From today (July 30th), retailers can be prosecuted should they sell an 18, 16, or even a 12 PEGI rated video game to anyone who is underage. If they do, it can result in a fine of £5,000 and a jail sentence of up to six months. In an effort to protect young children from playing games they shouldn’t be, video games will now drop the BBFC certificate, for they will now be classified by the Pan European Game Information (PEGI).

So what does this mean for you? Well if you’re under 18, or you’re a parent to a child who is under 18 that plays games, you’ll probably be looking at the PEGI rating a lot more closely now.

This move has come about following recommendations raised by Tanya Byron’s report, Safer Children in a Digital World, to make sure that children only play what’s suitable for their age. According to Byron’s report, “having a dual classification system and two sets of symbols often made things confusing for the consumer, especially for parents and children.” It also cited how the current classification systems had not been effective in relation to “consumer awareness, understanding and use of the ratings information.”

On Sky News today, Byron said, “This is about what is appropriate for children to play. I recommended it should be illegal from 12 and under for children to be sold these games.”

The worry is that despite the advanced storylines and mature themes tackled in video games, they are often still seen by some parents as children’s play things. Many will still purchase another instalment of Call of Duty for their children in an effort to keep them quiet.

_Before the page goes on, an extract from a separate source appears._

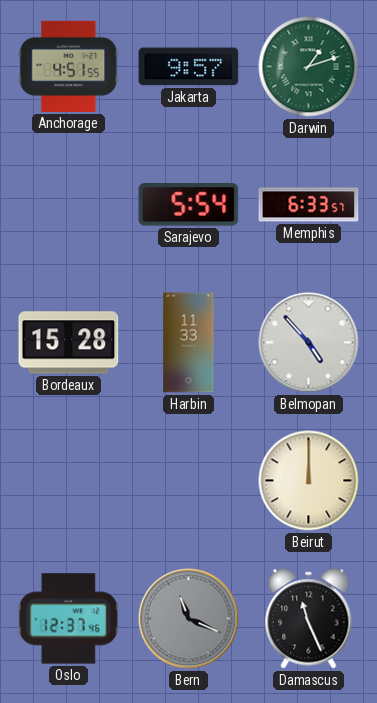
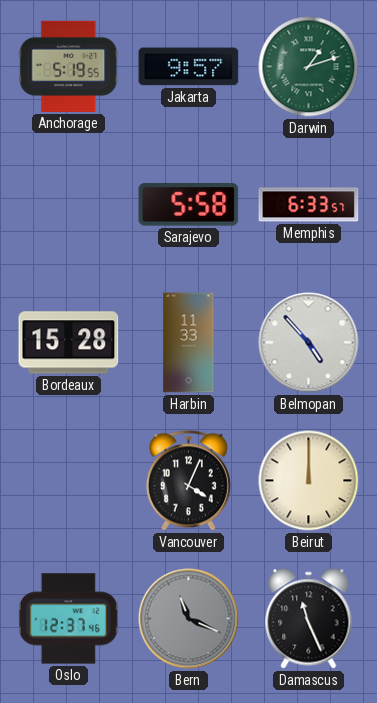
Anchorage: 4:51 -> 5:19
Sarajevo: 5:54 -> 5:58
Vancouver: none -> 4:04
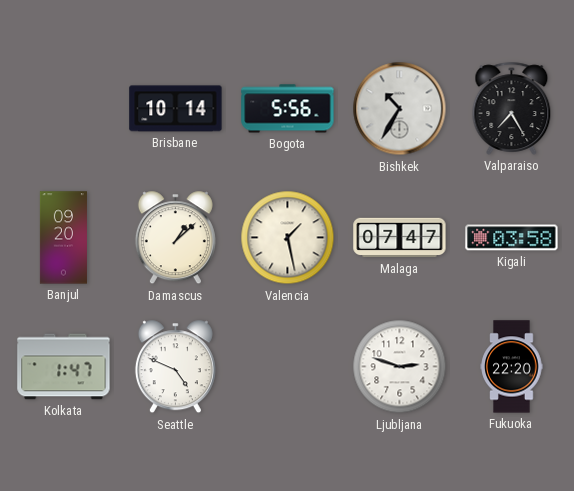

It’s worth noting that in Byron’s report, she does highlight that better information and support is needed, given the lack of responsibility when it comes to parents buying video games for their children. It stated that, “There is a general misconception that parents don’t need to worry about ‘games’. This is reinforced by a generational divide which means that most parents wont play the game themselves or be aware of the huge developments that there have been in game technology and realism. The information that does exist is generally on websites, which relies on parents seeking it out in the first place.”

To help with this, the website Ask About Games has been relaunched to help parents make informed decisions about the games they buy for their children. As well as detailing the age rating system it also enlightens parents on how video games can be a fun collaborative experience for the whole family.

A tougher stance on preventing children playing inappropriate games is welcome, yet with PEGI now in charge, having a look at the age ratings they’ve given to some of the latest games released this year, a few of which are quite unexpected, is where there might be some contention. For example, a 15-year-old cannot purchase Activision’s latest tie-in of The Amazing Spider-Man for the PS3 or Xbox 360, given that it’s rated 16. Nor can they purchase The Last Story for the Nintendo Wii, which is also rated 16. Should an 11-year-old happen to have an extra amount of pocket money, they cannot take games such as Kingdom Hearts 3D or Kid Icarus: Uprising for the 3DS over to the counter, given that these two games are rated 12.

What do you think on the legislation of the PEGI rating system? Do you think children will always find a way to play what they want? Are you a parent that will give the rating more thought before buying?